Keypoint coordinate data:

=== Section Start ===

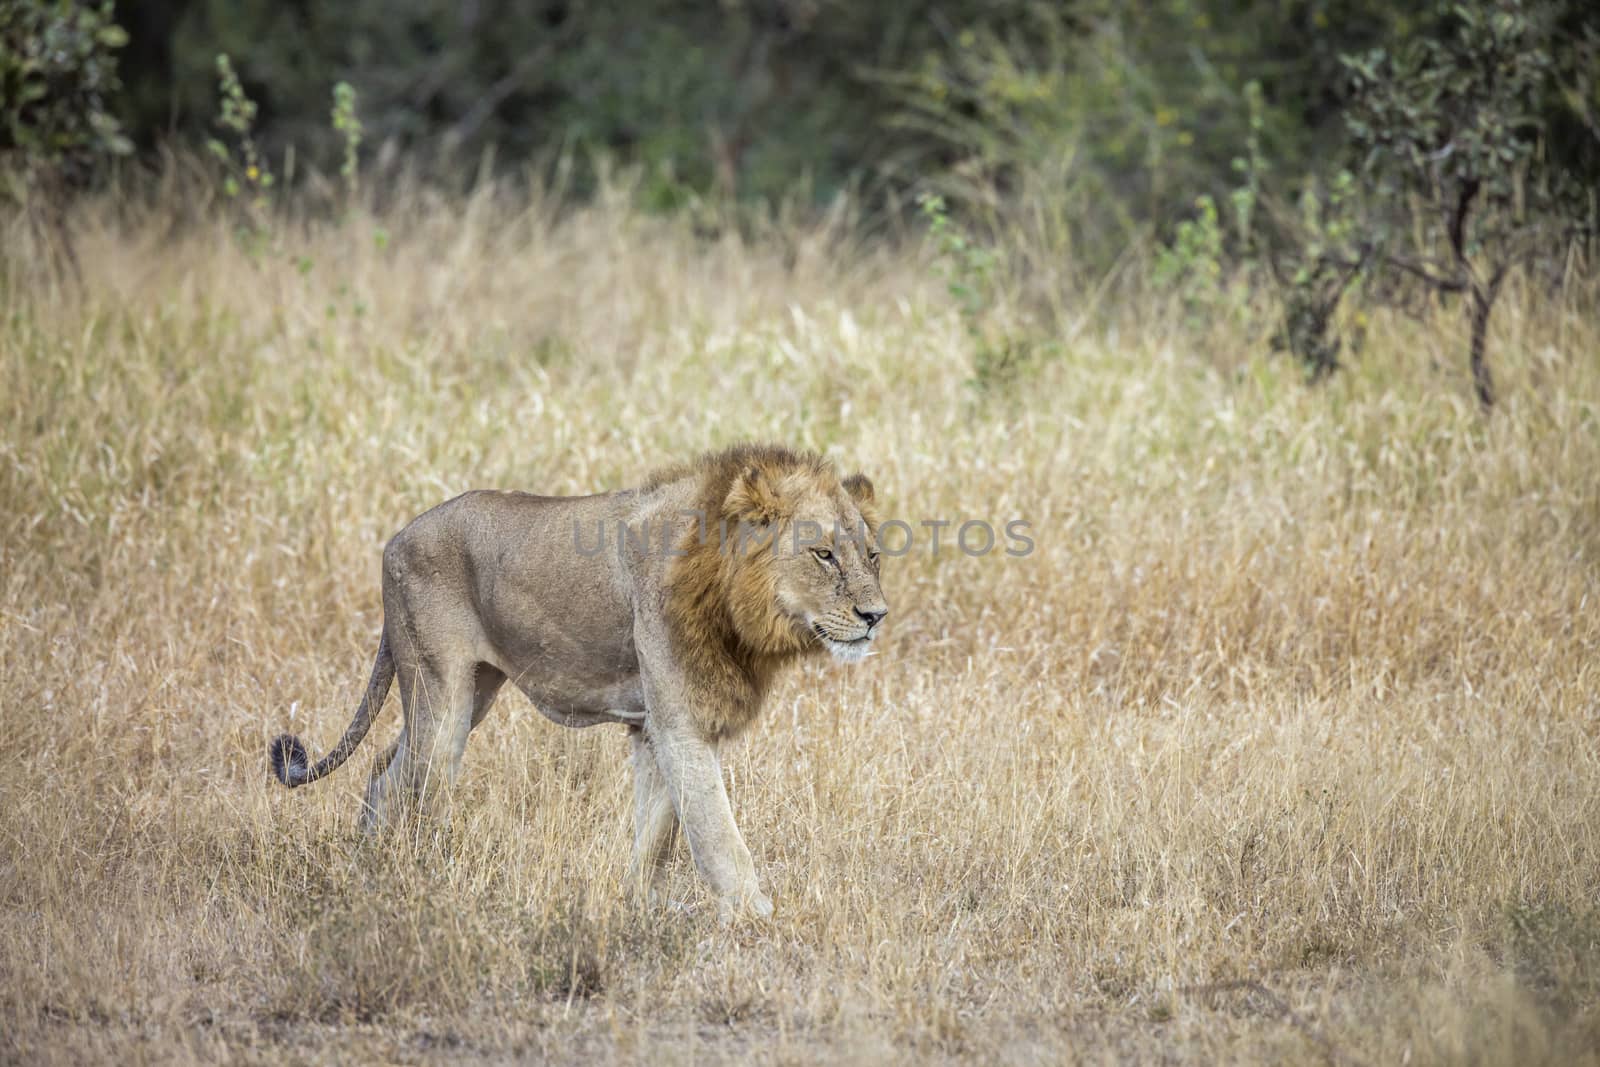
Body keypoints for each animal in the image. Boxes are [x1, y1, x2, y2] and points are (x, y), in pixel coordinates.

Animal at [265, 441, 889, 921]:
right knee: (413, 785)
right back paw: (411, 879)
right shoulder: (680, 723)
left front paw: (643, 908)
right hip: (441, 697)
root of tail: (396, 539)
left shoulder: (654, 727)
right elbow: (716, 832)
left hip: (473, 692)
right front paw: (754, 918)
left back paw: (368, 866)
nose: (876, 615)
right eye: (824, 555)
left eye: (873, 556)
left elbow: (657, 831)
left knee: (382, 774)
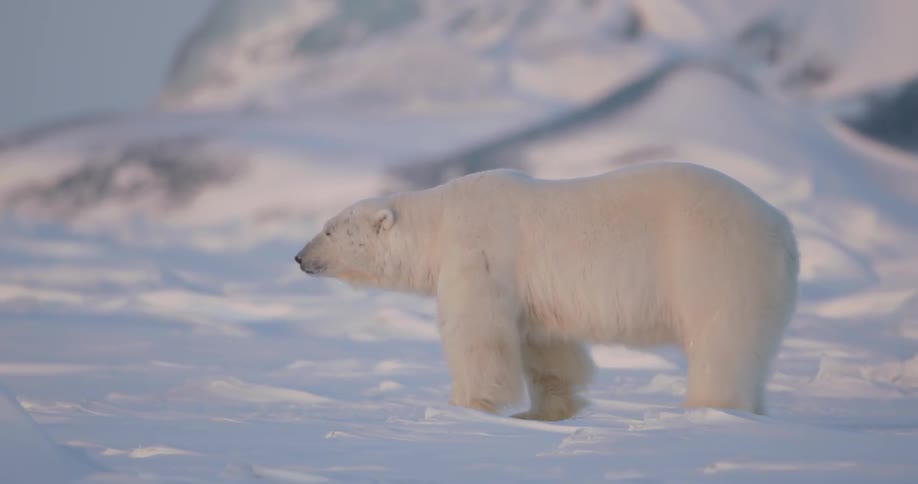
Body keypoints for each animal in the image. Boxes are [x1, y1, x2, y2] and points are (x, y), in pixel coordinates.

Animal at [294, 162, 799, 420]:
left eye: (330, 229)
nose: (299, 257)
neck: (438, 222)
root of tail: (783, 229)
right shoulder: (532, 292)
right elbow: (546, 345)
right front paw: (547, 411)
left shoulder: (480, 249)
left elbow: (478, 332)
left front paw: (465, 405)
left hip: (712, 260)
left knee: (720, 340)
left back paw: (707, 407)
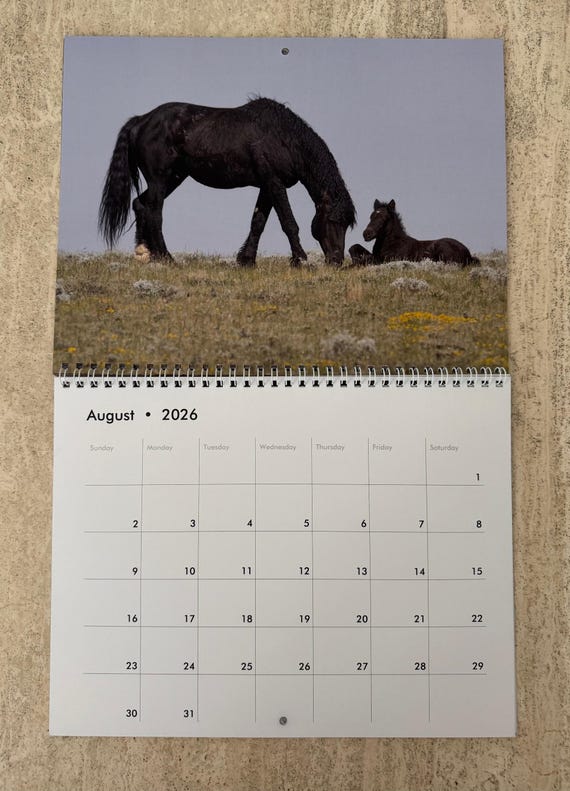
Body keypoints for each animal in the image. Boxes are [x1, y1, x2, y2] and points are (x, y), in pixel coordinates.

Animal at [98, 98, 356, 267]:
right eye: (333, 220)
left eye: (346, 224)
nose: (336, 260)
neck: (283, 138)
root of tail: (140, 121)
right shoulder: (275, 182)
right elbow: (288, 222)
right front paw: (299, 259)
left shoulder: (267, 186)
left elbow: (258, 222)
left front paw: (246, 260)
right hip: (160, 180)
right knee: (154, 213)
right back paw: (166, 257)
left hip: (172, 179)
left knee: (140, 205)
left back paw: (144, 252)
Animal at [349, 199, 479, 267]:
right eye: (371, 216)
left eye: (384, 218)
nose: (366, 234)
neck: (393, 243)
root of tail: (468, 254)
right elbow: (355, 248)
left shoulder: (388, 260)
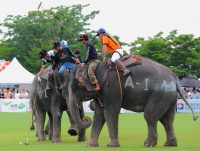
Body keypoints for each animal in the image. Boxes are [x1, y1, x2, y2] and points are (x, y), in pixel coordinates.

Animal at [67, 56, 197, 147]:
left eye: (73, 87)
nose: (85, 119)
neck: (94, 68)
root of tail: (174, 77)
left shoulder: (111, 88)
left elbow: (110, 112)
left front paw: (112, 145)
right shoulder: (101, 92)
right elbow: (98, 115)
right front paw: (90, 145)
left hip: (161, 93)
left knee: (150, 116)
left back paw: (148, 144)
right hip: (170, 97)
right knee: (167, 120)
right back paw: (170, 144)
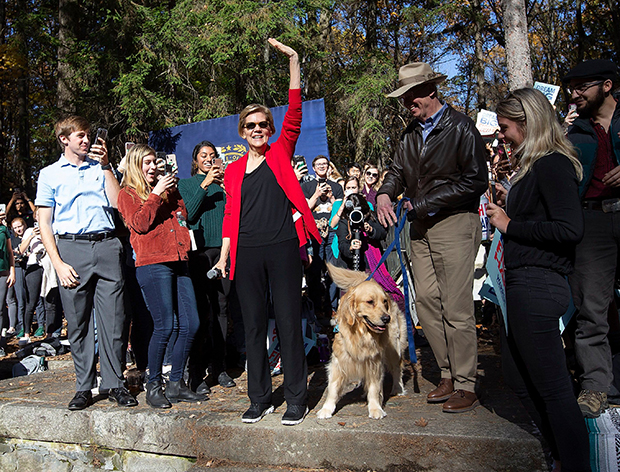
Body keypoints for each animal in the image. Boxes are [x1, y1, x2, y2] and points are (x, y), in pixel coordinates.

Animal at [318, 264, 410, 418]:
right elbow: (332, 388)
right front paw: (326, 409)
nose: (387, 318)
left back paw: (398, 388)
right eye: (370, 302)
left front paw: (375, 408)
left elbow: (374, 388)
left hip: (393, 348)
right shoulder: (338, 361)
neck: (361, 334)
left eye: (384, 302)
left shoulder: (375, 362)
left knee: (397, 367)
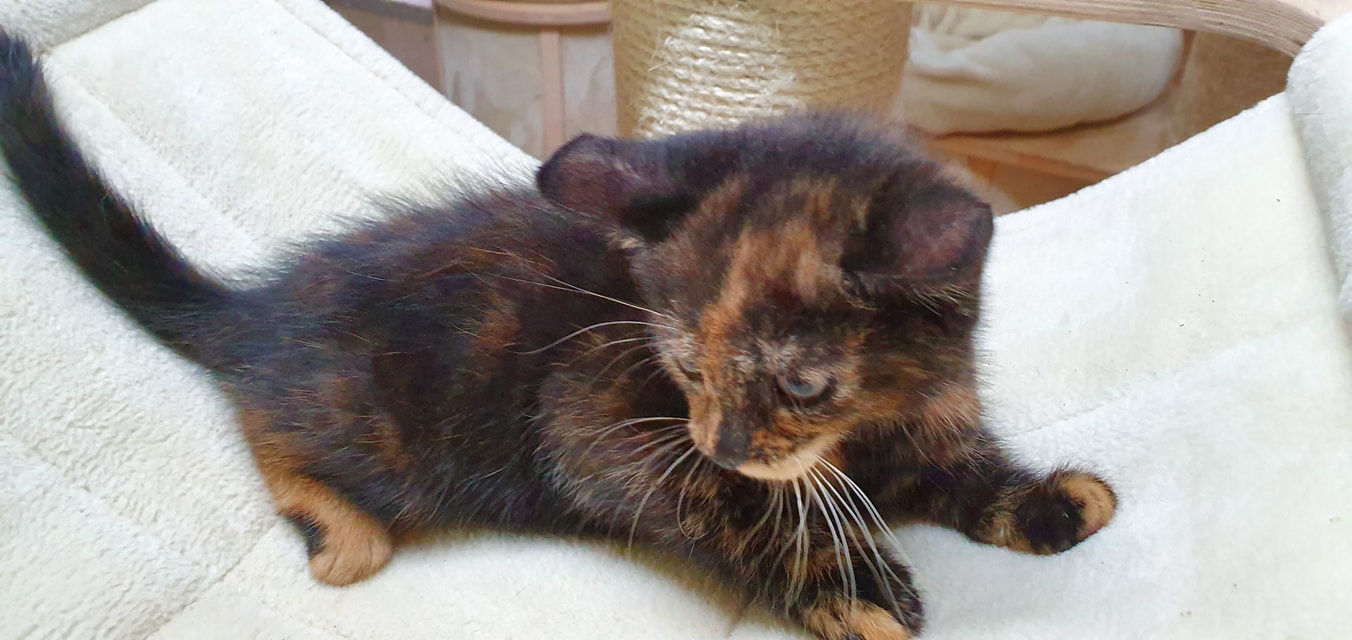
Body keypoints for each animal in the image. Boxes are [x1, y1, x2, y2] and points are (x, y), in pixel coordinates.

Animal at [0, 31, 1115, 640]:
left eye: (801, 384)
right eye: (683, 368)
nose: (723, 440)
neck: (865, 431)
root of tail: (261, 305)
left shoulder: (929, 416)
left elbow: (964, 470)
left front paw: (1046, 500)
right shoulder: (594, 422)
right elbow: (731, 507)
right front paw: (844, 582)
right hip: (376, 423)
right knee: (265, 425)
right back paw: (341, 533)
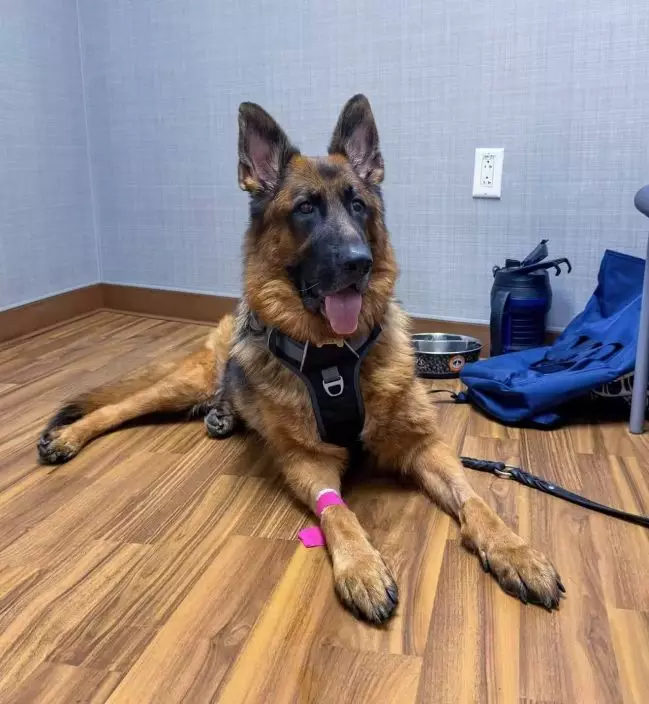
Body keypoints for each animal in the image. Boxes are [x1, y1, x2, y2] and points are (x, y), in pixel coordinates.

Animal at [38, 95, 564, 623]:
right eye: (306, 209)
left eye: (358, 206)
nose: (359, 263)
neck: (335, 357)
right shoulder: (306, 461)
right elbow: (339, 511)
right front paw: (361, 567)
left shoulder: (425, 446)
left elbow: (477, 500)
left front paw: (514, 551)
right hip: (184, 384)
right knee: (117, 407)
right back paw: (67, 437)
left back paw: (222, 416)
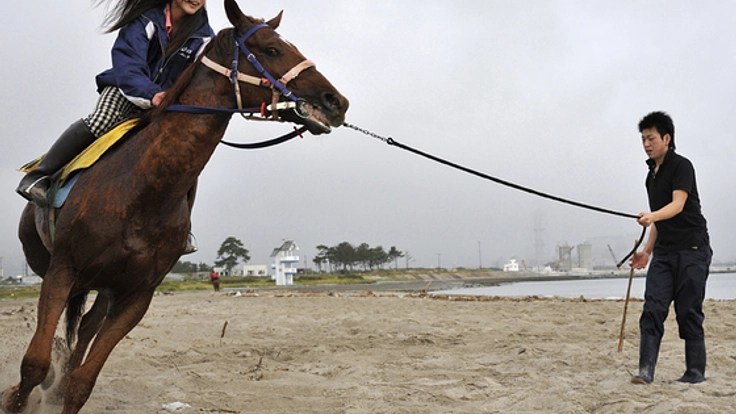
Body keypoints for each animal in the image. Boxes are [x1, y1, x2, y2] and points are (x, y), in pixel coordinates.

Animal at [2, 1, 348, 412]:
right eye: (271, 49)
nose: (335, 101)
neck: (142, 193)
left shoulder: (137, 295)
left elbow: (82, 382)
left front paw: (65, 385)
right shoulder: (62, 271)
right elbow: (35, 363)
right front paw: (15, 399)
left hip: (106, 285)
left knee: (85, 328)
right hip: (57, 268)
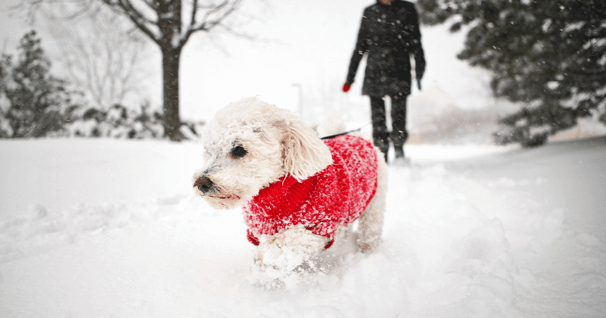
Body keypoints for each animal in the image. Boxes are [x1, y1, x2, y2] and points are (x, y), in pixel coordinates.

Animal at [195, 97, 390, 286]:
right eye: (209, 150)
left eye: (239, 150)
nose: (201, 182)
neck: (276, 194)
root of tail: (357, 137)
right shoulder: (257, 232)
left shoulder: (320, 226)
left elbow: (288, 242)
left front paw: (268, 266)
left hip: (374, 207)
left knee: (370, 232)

=== Section End ===

[Your goal] Wherever a line above contains "nose", copy that line.

[Task response]
nose: (876, 615)
nose: (299, 257)
nose: (336, 260)
nose: (366, 234)
nose: (85, 119)
nose: (387, 318)
nose: (723, 440)
nose: (359, 263)
nose: (335, 101)
nose: (201, 182)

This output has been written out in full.